Exercise goal:
Reproduce word for word the stretch of the commentary below on investing in Malaysia and Singapore that starts at "Many of my friends" and stops after "equity crowd financing.".

Source extract:

▽

Many of my friends told me that foreigners / international companies would stop investing in Malaysia SOON. They have lost all confidence with Malaysia. Malaysia has gone back to capital control and this has made everyone scared. I disagree with all three statements but I guess they have the right to issue statements supporting their beliefs. As for me, I still think all the international rating agencies are right for putting Malaysia under the ‘Investment’ grade. I also believe all the analysts and economists who are still predicting a better 2017 compared to 2016 in terms of GDP growth. I also believe myself because I continue to look at good stocks to buy and hopefully a secondary property in 2017. Yes, I have recently started to invest in startups too under the equity crowd financing.
As for my friends, perhaps they can think about investing in Singapore. Nope, not my personal advice but this is based on a report in straitstimes.com which revealed that Singapore is seen as a safer investment destination in a turbulent world today. In fact, three countries stood out as their biggest real estate investors in Singapore. They include Qatar (Asia Square Tower One deal), Malaysia (Central Boulevard land) and China (Qingjian Realty’s two deals in Shunfu Ville) and Bukit Batok. . This is what Christine Li, the research director at Cushman & Wakefield said, “It could be due to global market volatility as a result of Brexit and the oil and gas sector. Foreign investors see Singapore as a defensive play where investment is fairly protected due to the strength of the Singdollar.” (Hopefully SGD continues to remain strong because these few weeks have seen it moving downwards versus the US$)

△

Raw data:
▽

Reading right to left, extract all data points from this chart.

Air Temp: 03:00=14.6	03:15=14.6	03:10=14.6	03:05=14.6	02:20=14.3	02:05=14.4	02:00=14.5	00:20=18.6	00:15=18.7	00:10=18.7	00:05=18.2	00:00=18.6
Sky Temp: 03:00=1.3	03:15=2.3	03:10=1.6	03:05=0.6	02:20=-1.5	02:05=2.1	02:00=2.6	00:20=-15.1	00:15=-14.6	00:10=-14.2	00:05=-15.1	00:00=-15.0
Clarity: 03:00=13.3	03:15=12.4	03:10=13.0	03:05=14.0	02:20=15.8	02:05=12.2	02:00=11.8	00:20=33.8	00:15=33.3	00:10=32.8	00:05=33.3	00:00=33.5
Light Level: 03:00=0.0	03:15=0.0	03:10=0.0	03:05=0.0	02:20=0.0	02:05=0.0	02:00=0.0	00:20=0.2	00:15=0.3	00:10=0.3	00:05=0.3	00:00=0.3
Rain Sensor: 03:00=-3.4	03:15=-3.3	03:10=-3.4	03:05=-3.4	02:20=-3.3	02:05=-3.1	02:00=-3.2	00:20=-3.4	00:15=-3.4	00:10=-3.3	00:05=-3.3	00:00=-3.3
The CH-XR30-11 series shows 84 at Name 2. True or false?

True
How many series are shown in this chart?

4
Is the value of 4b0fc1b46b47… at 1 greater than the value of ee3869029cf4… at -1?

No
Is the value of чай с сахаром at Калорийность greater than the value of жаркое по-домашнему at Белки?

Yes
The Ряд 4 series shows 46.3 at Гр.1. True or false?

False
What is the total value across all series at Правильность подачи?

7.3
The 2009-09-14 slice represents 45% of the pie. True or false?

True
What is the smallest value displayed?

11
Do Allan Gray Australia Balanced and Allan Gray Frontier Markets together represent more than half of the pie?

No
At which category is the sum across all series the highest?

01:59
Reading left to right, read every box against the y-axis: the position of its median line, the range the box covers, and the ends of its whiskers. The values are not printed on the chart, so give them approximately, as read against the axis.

△

Finished exercise:
Many of my friends told me that foreigners / international companies would stop investing in Malaysia SOON. They have lost all confidence with Malaysia. Malaysia has gone back to capital control and this has made everyone scared. I disagree with all three statements but I guess they have the right to issue statements supporting their beliefs. As for me, I still think all the international rating agencies are right for putting Malaysia under the ‘Investment’ grade. I also believe all the analysts and economists who are still predicting a better 2017 compared to 2016 in terms of GDP growth. I also believe myself because I continue to look at good stocks to buy and hopefully a secondary property in 2017. Yes, I have recently started to invest in startups too under the equity crowd financing.